I don't know how to respond to this.
> Baloney. Certification of a skill set is hardly impossible.
> Technical writing is NOT
> ART. Technical Writers are not artists, though I can see that
> if your knowledge of
> TWs is limited to this list how you might be misled into
> thinking so. A greater
> collection of prima donnas and egos is hard to imagine
> outside of the United
> Nations, I suppose. Craftspersons, to be inclusive, are
> certified all the time. If
> anyone in this profession thinks they're an artist, they had
> better rethink their
> career choice.
Not baloney...maybe salami. While I will agree that the ability to write steps in the correct order is not an art, much less a skill. Writing all of the fluff in between so that a layman can understand requires a fair amount of creativity and as such qualifies as an art. Which craft persons hold certifications? I am zee arteeest.
> It wouldn't take but a few minutes to come up with
> certification criteria.
> Acceptable? It only has to be acceptable to those who use it.
> If it is a successful
> set of criteria, people who possess the certification will
> prosper, and those who
> don't won't.
That's right, but by whose definition of successful?
> As for proving oneself in a job or work environment, that
> happens everyday. One
> either passes the test and continues in one's employment or
> one fails and is let go.
> Ain't nobody got it made, my friend. If you're looking for
> loyalty, buy a dog. If
> you're looking for lifetime employment, find a country that
> guarantees that (or a
> company, though I think those have all changed with the
> times). If I need another
> writer, I have a set of criteria I'm looking for. Those who
> meet that criteria are
> considered. Those who don't, aren't. If someone won't "jump
> through my hoops" I
> won't hire them.
Also correct, but I am not so insecure that I need alphabet soup behind my name to prove my worth. I prove myself with my appearance, portfolio, skills, accomplishments, and resume.
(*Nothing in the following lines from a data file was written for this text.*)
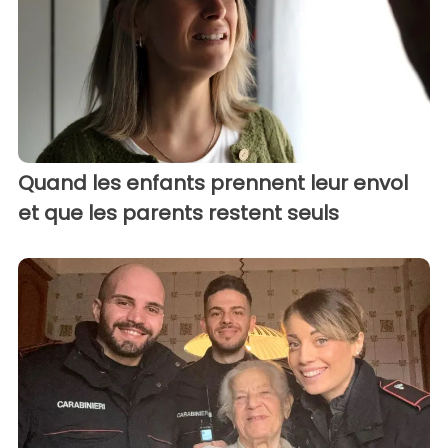
Quand les enfants prennent leur envol
et que les parents restent seuls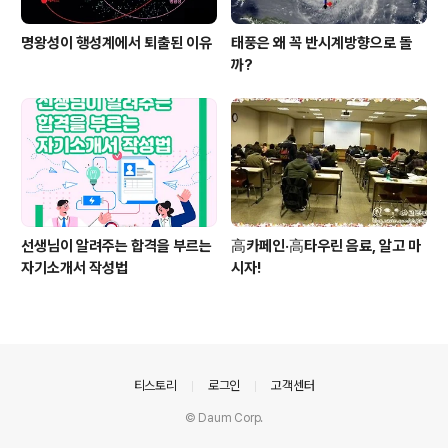
명왕성이 행성계에서 퇴출된 이유
태풍은 왜 꼭 반시계방향으로 돌
까?
선생님이 알려주는 합격을 부르는
高카페인·高타우린 음료, 알고 마
자기소개서 작성법
시자!
의안내
티스토리
로그인
고객센터
© Daum Corp.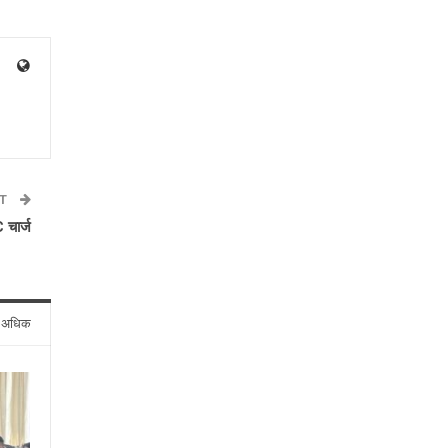
ST
 चार्ज
े अधिक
I jump through hoops once if the pay an level of respect are adequate, but not fiery ones, I chaff.
> So, in my opinion, arguing against having criteria for the
> reasons given is both
> pointless and meaningless. You can rail against the
> unfairness of it all, but that
> won't make life any more fair. If you want my job, you'll
> meet my criteria, and
> you'll be someone I'm willing to take a chance that I can
> work with. Objective
> criteria might actually be a benefit, for those who meet them
> might have a leg up.
> Yep, it's unfair, but that's the way it is whether you want
> it to be or not.
I suspect the objectivity of a certification created by tech writers for tech writers. I would be more will to support such a venture if it were administered and created by an independent party, using tech writers as advisors.